Recent bond activity, definately indicates people are hedging against a bubble in the housing market, and shifting assets into the treasury.
If it works out right, these low long-term rates may actually, ease us into whatever we are going into.
The modern economy is quite remarkable.
Posted by: daniel oliver at May 24, 2005 07:51 PM
Yes of course these prices are realistic, it should cost 850 grand for what used to cost 375 grand 3 years ago, whats wrong with that, its completly normal that 37 percent of home purchasers are not planning to live under the roof, even though historicaly its been around 4 percent.
After all, people need more than one house these days, its the new economy, and theres a shortage
,its better to own too many homes than not enough.
I see the sky as the limit, this will never correct itself as there is nothing to correct.
Now if I can just convert my pets.com stock into a
condo or two....
Posted by: jon at May 24, 2005 11:13 PM
I have to disagree with Karen. There is a bubble. But not with Single family detached homes. Right now there are an over abundance of Lofts, Condos and Townhomes flooding into every market from Minneapolis to Houston and from L.A. to N.Y. There are litterally too many to find people in the area to occupy them. They are built because the cost on return for the developer is GREAT! They are loaded with lots of gizmos and gadgets, Most of them cost an arm and a leg in association fees. WHich people do not realize that they could be putting towards a home. AND MOST OF ALL, they arent appreciating as quickly as a single family home because there are so many. If we pulled the latest statistics and removed Lofts, Townhomes, condos and single family homes individually, what do you think it would tell us?
Posted by: Taziesmer at May 25, 2005 10:13 AM
I don't think I can see Karen's statements as realistic. Why hasn't anyone asked why the 10 year note keeps droping and inflation is yet all around us? Yes, I said "inflation" i.e; gas, food, paper, etc. Has anyone looked at the lates prices on raw materials for building? Has anyone asked why the Chinese continue to purchase our bonds at an alarming rate when other foreign contries offer a better return? The answer may frighten some people. Simply put-- it is to miniuplate our economy and keep the housing market booming so that we can continue to fuel the Chinese busines by keeping Americans confidence up so that the importing of cheep (chinese labor) goods to AMERICA continues. Meanwhile, Alan Greenspan and his cronies contine to "soften the blow" by slowly raising intrest rates. Sooner or later people will see that there is a buble and boy will it BURST!
Posted by: C.B at May 25, 2005 01:28 PM
I don't know what the deal is with economists but they never get real estate right. Look at the California RE crash. All the economists in California were mad at some developer for saying they were in a bubble. The economists said historcally it couldn't happen. The crash happened just one month later. Look at the stock market crash. Those economists said it couldn't happen too. Then crash! I think economist is code for industry sales person. A non truth teller.

## [Data block]
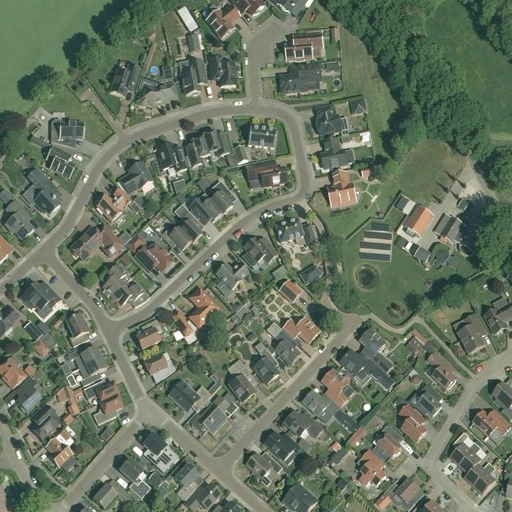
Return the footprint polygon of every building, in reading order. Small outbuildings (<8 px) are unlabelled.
[(229,0),(241,15),(247,10),(252,17),(253,16),(256,16),(259,14),(259,11),(264,8),(259,2),(260,1),(259,0),(229,0)] [(279,0),(276,6),(278,8),(279,9),(280,10),(281,12),(282,13),(284,13),(285,14),(287,14),(288,14),(295,18),(305,0),(279,0)] [(229,26),(231,24),(238,18),(230,8),(220,16),(219,13),(207,23),(221,41),(233,31),(229,26)] [(198,30),(185,9),(177,14),(190,34),(198,30)] [(155,34),(147,26),(140,32),(148,40),(155,34)] [(199,36),(190,38),(193,54),(202,52),(199,36)] [(294,38),(295,46),(286,47),(287,62),(296,62),(296,63),(304,63),(303,61),(312,60),(311,51),(322,50),(321,36),(294,38)] [(235,88),(234,79),(236,77),(235,73),(234,72),(233,65),(217,66),(216,59),(209,60),(211,82),(219,81),(220,89),(235,88)] [(206,86),(205,77),(202,63),(188,66),(190,75),(181,77),(183,91),(185,90),(186,97),(192,96),(193,97),(197,96),(198,95),(200,94),(199,88),(206,86)] [(132,94),(136,83),(140,71),(129,67),(126,76),(117,73),(110,94),(124,99),(126,92),(132,94)] [(289,70),(290,78),(280,79),(281,91),(286,95),(307,93),(306,83),(320,82),(319,68),(289,70)] [(144,88),(143,91),(138,103),(140,103),(140,104),(140,105),(140,106),(141,107),(142,107),(143,108),(144,108),(145,107),(146,107),(147,106),(152,108),(165,105),(164,101),(176,99),(173,86),(151,91),(144,88)] [(352,107),(363,115),(366,114),(363,101),(352,104),(352,107)] [(319,122),(317,122),(317,124),(315,125),(316,131),(319,132),(320,137),(327,135),(328,137),(334,136),(333,134),(348,131),(347,122),(339,123),(338,118),(336,118),(333,108),(317,111),(319,122)] [(82,140),(82,126),(60,126),(60,134),(51,134),(51,145),(66,148),(66,140),(82,140)] [(273,150),(275,132),(250,130),(248,147),(273,150)] [(215,133),(202,137),(203,139),(208,155),(216,152),(218,158),(230,155),(225,138),(224,135),(216,137),(215,133)] [(192,147),(185,149),(186,153),(192,169),(203,165),(201,159),(209,157),(208,155),(203,139),(202,140),(201,138),(200,138),(193,140),(192,141),(192,143),(191,143),(192,147)] [(322,157),(323,162),(321,163),(322,169),(324,170),(325,171),(332,170),(332,171),(340,170),(339,168),(347,167),(344,153),(340,154),(338,141),(324,144),(327,156),(322,157)] [(172,146),(157,151),(163,171),(173,168),(175,174),(180,172),(186,170),(182,159),(177,161),(174,152),(172,146)] [(238,166),(247,163),(242,148),(234,151),(238,166)] [(64,155),(53,149),(48,160),(55,164),(51,171),(68,180),(75,168),(68,164),(71,158),(64,155)] [(283,170),(275,171),(274,163),(258,166),(246,169),(248,180),(256,179),(256,181),(261,180),(262,189),(272,187),(273,189),(279,188),(279,186),(286,185),(285,178),(286,177),(285,173),(283,172),(283,170)] [(152,183),(141,165),(128,173),(130,176),(120,183),(127,196),(138,189),(139,191),(152,183)] [(362,172),(364,180),(379,177),(378,169),(362,172)] [(59,207),(55,203),(61,198),(37,172),(28,180),(35,187),(24,198),(32,206),(34,205),(44,215),(46,214),(49,217),(59,207)] [(333,190),(328,191),(332,208),(356,203),(352,186),(348,187),(346,175),(333,178),(335,187),(336,187),(336,189),(335,190),(334,191),(333,190)] [(175,184),(177,192),(188,190),(186,182),(175,184)] [(210,203),(222,216),(222,217),(232,208),(231,206),(225,199),(230,195),(220,183),(210,192),(215,198),(215,199),(210,203)] [(7,191),(0,198),(0,199),(7,206),(14,199),(7,191)] [(97,208),(98,210),(97,211),(101,216),(103,215),(111,224),(122,214),(120,212),(124,208),(125,209),(131,204),(119,192),(113,197),(116,200),(112,204),(106,197),(100,203),(101,204),(97,208)] [(179,195),(174,200),(181,207),(186,202),(179,195)] [(137,207),(142,202),(138,198),(133,203),(137,207)] [(190,208),(189,209),(191,211),(199,220),(205,227),(210,223),(212,224),(222,216),(210,203),(210,202),(205,206),(204,206),(199,200),(198,201),(190,208)] [(25,215),(15,204),(6,212),(13,220),(5,227),(11,234),(14,234),(21,242),(27,237),(29,237),(33,232),(21,219),(25,215)] [(419,209),(406,230),(420,239),(433,218),(419,209)] [(180,231),(179,231),(191,244),(192,245),(201,236),(199,234),(193,228),(198,224),(188,214),(181,221),(185,226),(180,231)] [(473,257),(474,255),(475,255),(480,246),(486,237),(472,228),(470,231),(452,220),(446,229),(440,225),(435,234),(440,238),(441,239),(448,243),(452,246),(454,242),(461,247),(460,249),(460,251),(461,254),(463,255),(466,257),(468,258),(470,258),(473,257)] [(296,245),(300,247),(305,246),(306,249),(316,246),(310,226),(301,229),(298,221),(275,228),(280,245),(295,241),(296,245)] [(99,248),(110,259),(122,248),(105,229),(97,236),(92,230),(70,250),(83,263),(99,248)] [(168,231),(160,238),(169,248),(174,243),(176,246),(182,252),(191,244),(179,231),(180,231),(178,230),(172,235),(168,231)] [(146,245),(143,242),(138,236),(137,235),(125,246),(134,256),(146,245)] [(8,250),(0,240),(0,263),(12,252),(9,249),(8,250)] [(264,241),(258,245),(255,240),(244,249),(256,265),(265,258),(269,263),(277,257),(270,248),(264,241)] [(156,247),(150,253),(145,248),(135,258),(150,273),(156,268),(162,274),(163,273),(165,273),(168,270),(168,268),(173,264),(156,247)] [(431,255),(420,248),(414,258),(425,265),(431,255)] [(129,254),(121,262),(128,270),(136,263),(129,254)] [(457,258),(452,266),(461,271),(465,263),(457,258)] [(248,274),(239,265),(231,272),(226,266),(215,276),(231,292),(241,283),(240,282),(248,274)] [(112,299),(127,285),(130,282),(126,278),(127,277),(118,267),(101,283),(105,287),(103,289),(112,299)] [(305,287),(321,277),(315,267),(299,277),(305,287)] [(274,274),(278,282),(290,276),(286,268),(274,274)] [(197,278),(205,272),(202,269),(194,275),(197,278)] [(301,295),(288,284),(279,294),(292,305),(301,295)] [(121,308),(130,300),(134,304),(137,309),(135,310),(135,309),(134,310),(135,310),(141,307),(146,303),(150,300),(136,286),(132,290),(127,285),(112,299),(121,308)] [(60,302),(51,292),(45,297),(35,286),(21,300),(27,307),(31,304),(40,313),(46,307),(50,311),(60,302)] [(199,330),(218,311),(200,291),(190,301),(199,311),(189,320),(199,330)] [(504,325),(511,320),(511,313),(509,308),(498,314),(497,312),(485,318),(495,337),(507,330),(504,325)] [(10,309),(2,318),(0,315),(0,337),(1,339),(12,329),(11,327),(19,319),(10,309)] [(164,312),(157,316),(161,324),(168,320),(164,312)] [(171,318),(177,326),(185,338),(192,333),(178,313),(171,318)] [(82,326),(81,323),(81,322),(82,322),(82,321),(83,321),(83,320),(83,319),(83,318),(82,317),(81,316),(80,316),(80,315),(79,315),(78,315),(78,316),(72,319),(72,321),(66,324),(73,338),(69,340),(73,349),(90,341),(87,335),(88,334),(84,325),(82,326)] [(476,316),(464,323),(455,327),(460,336),(470,355),(484,347),(481,340),(476,331),(482,328),(476,316)] [(42,321),(37,326),(44,334),(49,329),(42,321)] [(309,346),(320,334),(305,321),(298,328),(291,322),(283,330),(294,341),(298,336),(309,346)] [(144,328),(147,334),(136,340),(142,352),(160,343),(156,335),(162,333),(156,322),(144,328)] [(36,329),(31,323),(24,329),(30,335),(36,329)] [(289,347),(293,342),(272,324),(265,331),(282,346),(275,353),(290,367),(300,356),(289,347)] [(379,370),(386,376),(393,368),(378,354),(386,346),(371,332),(361,344),(375,357),(370,362),(379,370)] [(418,332),(406,342),(415,353),(428,343),(418,332)] [(32,348),(43,359),(50,352),(48,350),(48,349),(47,348),(43,344),(40,341),(32,348)] [(80,370),(101,360),(96,350),(81,357),(79,351),(68,357),(71,362),(75,360),(80,370)] [(265,386),(278,376),(270,366),(276,362),(266,351),(260,356),(264,362),(253,371),(265,386)] [(357,377),(360,381),(363,383),(368,376),(371,379),(372,377),(376,381),(381,381),(386,376),(379,370),(370,362),(366,366),(352,353),(341,365),(356,378),(357,377)] [(455,372),(441,359),(436,354),(428,362),(439,372),(432,379),(446,392),(456,381),(451,376),(455,372)] [(164,380),(175,372),(170,362),(165,365),(161,357),(144,365),(150,377),(161,372),(164,380)] [(13,358),(5,366),(2,366),(0,368),(0,374),(4,379),(2,380),(12,391),(25,378),(16,369),(20,365),(13,358)] [(80,370),(85,381),(81,383),(83,389),(94,383),(92,378),(106,371),(101,360),(80,370)] [(245,381),(251,377),(240,362),(229,371),(234,377),(233,378),(236,383),(230,388),(242,404),(255,394),(245,381)] [(26,372),(32,379),(38,373),(32,367),(26,372)] [(332,402),(340,410),(348,401),(340,394),(348,386),(333,373),(323,384),(336,397),(332,402)] [(26,414),(41,400),(36,394),(40,390),(31,380),(22,388),(28,394),(17,405),(26,414)] [(169,398),(186,415),(198,402),(204,407),(222,388),(218,383),(208,394),(202,389),(195,397),(182,384),(169,398)] [(99,405),(118,396),(113,385),(99,391),(97,386),(83,392),(88,402),(94,399),(95,401),(99,399),(101,404),(99,405)] [(428,386),(419,394),(424,399),(415,409),(425,418),(428,414),(432,419),(442,409),(433,401),(437,396),(428,386)] [(511,388),(509,391),(503,386),(493,397),(497,401),(496,402),(507,413),(511,408),(511,388)] [(74,400),(69,388),(63,390),(58,396),(61,405),(74,400)] [(348,417),(340,410),(332,402),(328,406),(314,394),(303,406),(318,419),(325,411),(332,418),(333,418),(341,425),(348,417)] [(99,405),(102,411),(99,413),(99,415),(93,418),(98,427),(111,421),(109,416),(122,409),(117,398),(118,397),(118,396),(99,405)] [(229,406),(219,398),(200,418),(198,416),(190,424),(193,427),(192,428),(198,433),(199,432),(204,436),(207,433),(212,438),(229,420),(220,412),(222,410),(226,413),(230,408),(236,413),(238,410),(231,404),(229,406)] [(417,445),(427,434),(421,428),(426,423),(408,407),(400,416),(409,424),(402,431),(417,445)] [(32,432),(42,442),(61,423),(46,408),(32,422),(37,427),(32,432)] [(502,437),(510,428),(494,413),(489,418),(484,414),(473,425),(488,439),(495,431),(502,437)] [(324,432),(315,423),(310,428),(300,419),(296,415),(285,426),(300,440),(306,432),(315,440),(324,432)] [(373,422),(381,429),(387,423),(378,416),(373,422)] [(99,438),(106,444),(114,434),(108,428),(99,438)] [(392,459),(401,450),(391,441),(396,436),(388,428),(380,436),(385,440),(378,447),(392,459)] [(65,431),(59,437),(66,444),(72,439),(65,431)] [(323,443),(330,437),(326,432),(319,438),(323,443)] [(459,468),(478,448),(474,445),(469,450),(463,445),(469,439),(464,435),(456,443),(460,448),(449,459),(459,468)] [(296,456),(301,451),(286,437),(282,441),(276,436),(266,446),(284,463),(293,453),(296,456)] [(161,445),(152,437),(143,447),(148,452),(158,460),(153,466),(163,475),(173,464),(162,453),(166,449),(165,449),(172,442),(167,438),(161,445)] [(62,447),(61,448),(55,441),(46,449),(52,456),(49,459),(58,469),(60,466),(66,473),(75,464),(69,458),(71,456),(62,447)] [(404,441),(401,445),(411,454),(415,450),(404,441)] [(329,449),(339,469),(344,466),(340,458),(345,455),(339,444),(329,449)] [(465,480),(478,466),(482,462),(476,457),(481,451),(478,448),(459,468),(467,476),(464,479),(465,480)] [(368,467),(364,471),(361,474),(365,477),(360,482),(366,488),(370,483),(377,489),(386,479),(379,473),(385,467),(379,462),(370,453),(362,461),(368,467)] [(278,476),(283,470),(270,458),(265,463),(258,456),(247,467),(262,481),(272,470),(278,476)] [(141,501),(150,491),(138,480),(144,474),(130,462),(119,474),(133,486),(129,490),(141,501)] [(198,478),(193,473),(194,472),(187,465),(180,472),(182,473),(175,481),(183,489),(177,495),(185,503),(195,491),(190,486),(198,478)] [(473,488),(492,469),(488,466),(483,471),(478,466),(465,480),(473,488)] [(482,497),(496,483),(490,477),(495,472),(492,469),(473,488),(482,497)] [(47,474),(37,473),(37,482),(47,483),(47,474)] [(511,500),(511,476),(506,475),(503,485),(509,486),(506,499),(511,500)] [(284,487),(291,480),(288,477),(281,484),(284,487)] [(347,479),(340,483),(344,491),(351,487),(347,479)] [(42,489),(48,494),(54,487),(49,482),(42,489)] [(410,501),(416,495),(419,491),(409,482),(396,495),(404,503),(401,507),(406,511),(408,511),(415,506),(410,501)] [(296,511),(309,511),(318,503),(299,486),(284,503),(291,510),(292,508),(296,511)] [(126,504),(130,500),(118,489),(113,494),(106,488),(94,503),(103,511),(106,511),(118,500),(124,505),(126,504)] [(205,511),(207,511),(220,498),(209,488),(197,502),(192,498),(185,507),(190,511),(195,511),(200,507),(205,511)] [(340,508),(346,499),(340,495),(334,505),(340,508)] [(390,501),(384,495),(375,504),(383,511),(392,502),(390,501)] [(136,506),(130,500),(126,504),(132,510),(136,506)]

## [Your instructions]
Can you transcribe everything from "Recent bond activity, definately" down to "than not enough." in the housing-bubble comments, word for word? Rely only on the housing-bubble comments, not the data.

## [Solution]
Recent bond activity, definately indicates people are hedging against a bubble in the housing market, and shifting assets into the treasury.
If it works out right, these low long-term rates may actually, ease us into whatever we are going into.
The modern economy is quite remarkable.
Posted by: daniel oliver at May 24, 2005 07:51 PM
Yes of course these prices are realistic, it should cost 850 grand for what used to cost 375 grand 3 years ago, whats wrong with that, its completly normal that 37 percent of home purchasers are not planning to live under the roof, even though historicaly its been around 4 percent.
After all, people need more than one house these days, its the new economy, and theres a shortage
,its better to own too many homes than not enough.